A tip: instead of using sqrt(vx.^2 + vy.^2), you can use hypot(vx,vy), which is less cluttered and leaves less room for error.
2 Comments
Ken Cheema
on 31 Mar 2015
Chad Greene
on 31 Mar 2015
Whoa, I just took a longer look at your code. There are a number of issues I'm going to try and clear up for you. May take a few minutes.
Chad Greene
on 31 Mar 2015
Edited: Chad Greene
on 31 Mar 2015
Some major issues:
1. The first time t is declared, you then immediately overwrite it when you say for t = [0:.001:T]. Then you've got an outlandish t = t+1 in that for loop! Doh! Were you intending to continue to the next t?
2. Vectors never get populated in your loop. It just keeps overwriting the first value in vx every time it says vx(1), and then you keep overwriting vy(1) and so on.
Minor issues:
- Your calculations could be done most efficiently without any loops at all if you use the diff function.
- The diff function aside, there's really no reason to use loops for most of your variables. vx never changes, and v and y can be calculated at the end of the loop, after vy is populated.
I usually don't do folks' homework for them, but you showed real effort, and you already have the answers, so why the heck not. Run this:
% Set initial conditions:
v_0= 20;
theta = 40;
vx_0 = v_0*cosd(theta);
vy_0 = v_0*sind(theta);
x0 = 0;
y0 = 0;
% constants:
g = 9.81;
T = roots ([-0.5*g vy_0 0]);
T = T(2,1);
t = 0:.001:T;
% preallocate array to make computation faster:
vy = NaN(size(t));
% Set initial values in array:
vy(1) = vy_0 -g*(t(1));
for n = 2:length(t)

### THE TASKS:
• a. For each statement, answer yes or no according to the MATLAB forum thread, and quote the deciding words: (i) hypot(vx,vy) can stand in for sqrt(vx.^2 + vy.^2); (ii) vx changes at each step of the loop; (iii) the diff function would allow the calculations to be done without loops.
• b. In the MATLAB forum thread, what value does the suggested code assign to theta?
• c. Write the next part of the MATLAB forum thread, picking up from its final line.

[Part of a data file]
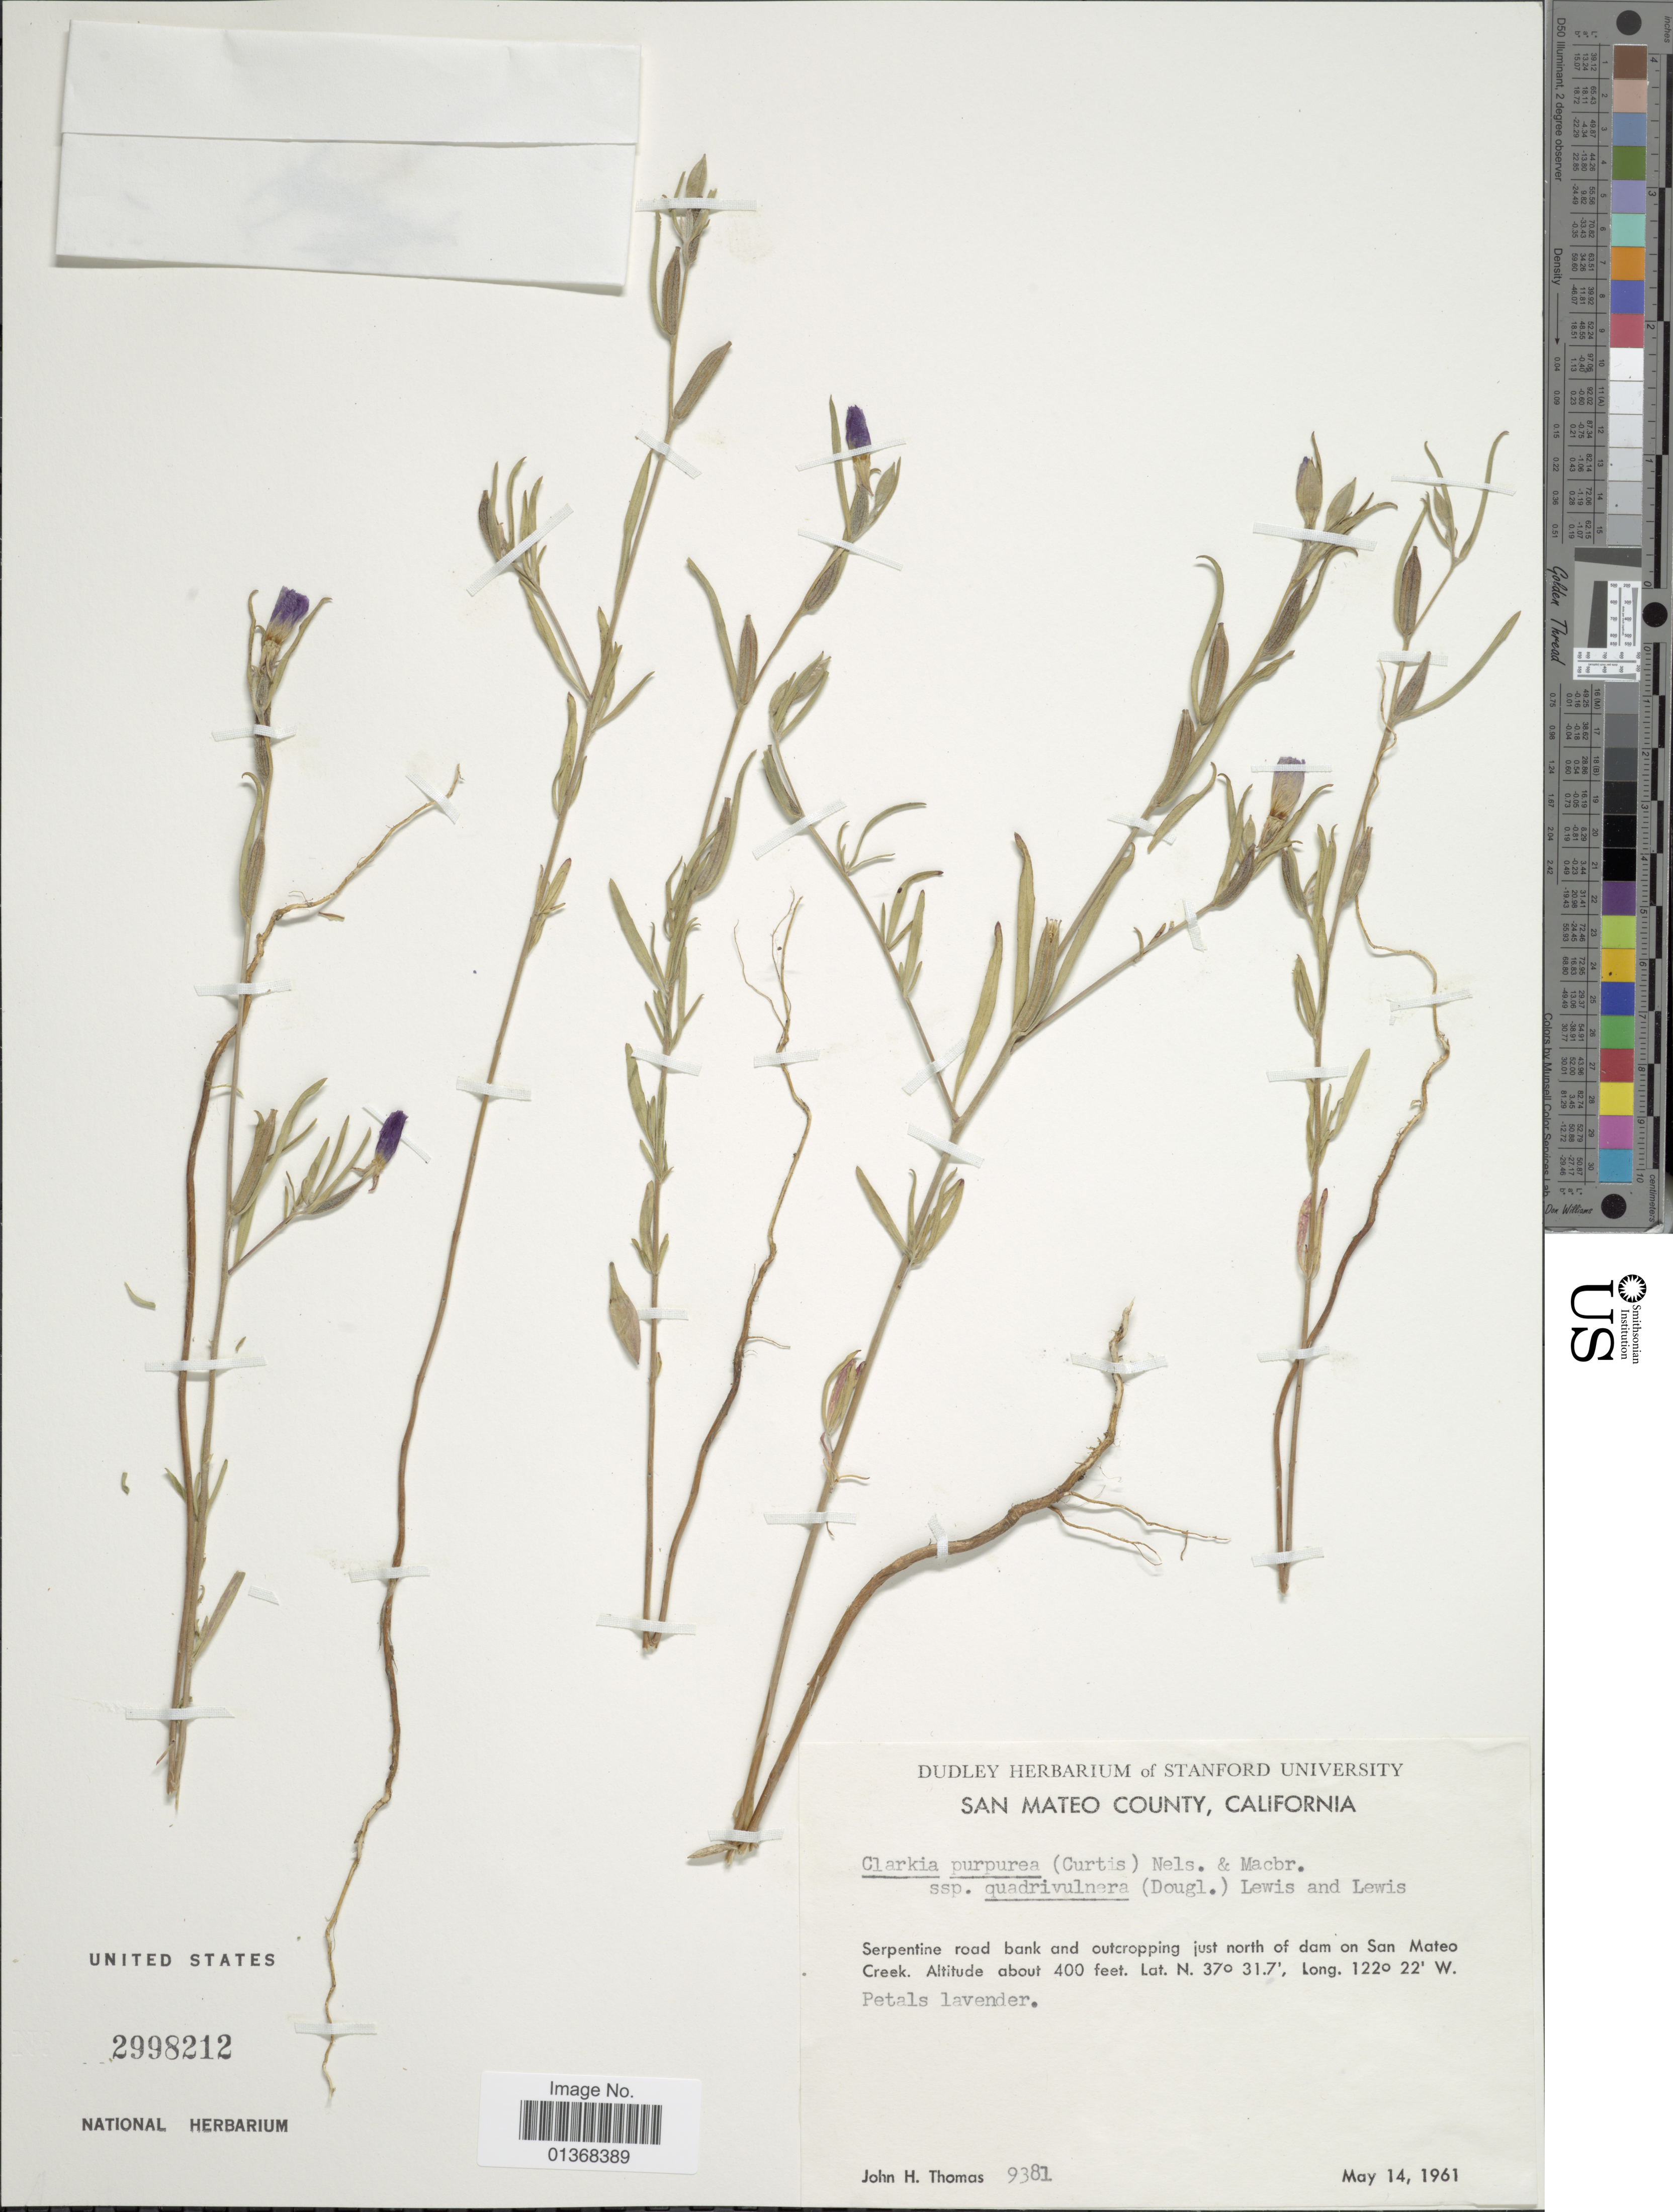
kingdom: Plantae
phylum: Tracheophyta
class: Magnoliopsida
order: Myrtales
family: Onagraceae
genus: Clarkia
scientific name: Clarkia purpurea subsp. quadrivulnera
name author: (Douglas) H.F. Lewis & M.R. Lewis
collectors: J. H. Thomas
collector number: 9381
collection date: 1961-05-14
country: United States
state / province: California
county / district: San Mateo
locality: San Mateo County, Serpentine road bank and outcropping just north of dam on San Mateo Creek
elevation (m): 122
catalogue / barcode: US 2998212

### THE REPLIES:
• a.
(i) Yes: "instead of using sqrt(vx.^2 + vy.^2), you can use hypot(vx,vy)"
(ii) No: "vx never changes"
(iii) Yes: "Your calculations could be done most efficiently without any loops at all if you use the diff function."

• b. 40

• c.
delta_t = t(n)-t(n-1);
vy(n) = vy(n-1) - g*delta_t;
end
y = y0 + vy_0*t - 0.5*g*t.^2;
v = hypot(vx_0,vy);
subplot(2,1,1)
plot(t,y,'b')
hold on
plot([t(1) t(end)],[6 6],'r')
box off
axis tight
xlabel('time (s)')
ylabel('height (m)')
subplot(2,1,2)
plot(t,vx_0*ones(size(t)),'b')
hold on
plot(t,vy,'r')
plot(t,v,'k','linewidth',3)
legend('v_x','v_y','v','location','southwest')
box off
axis tight
xlabel('time (s)')
ylabel('velocity (m/s)')
firsttime = t(find(y>=6 & v<=16,1,'first'))
lasttime = t(find(y>=6 & v<=16,1,'last'))
subplot(2,1,1)
plot([firsttime firsttime],[min(y) max(y)],'k')
text(firsttime,5,' the first time!')
plot([lasttime lasttime],[min(y) max(y)],'k')
text(lasttime,2,' the {\it last} time!')
allconditionsmet = y>=6 & v<=16;
plot(t(allconditionsmet),y(allconditionsmet),'mo')
2 Comments
Ken Cheema
on 31 Mar 2015
Chad Greene
on 31 Mar 2015
There's a lot of new stuff there. Try to go through it line by line and understand what's going on. Let me know if you have questions--learning these concepts now will really pay off.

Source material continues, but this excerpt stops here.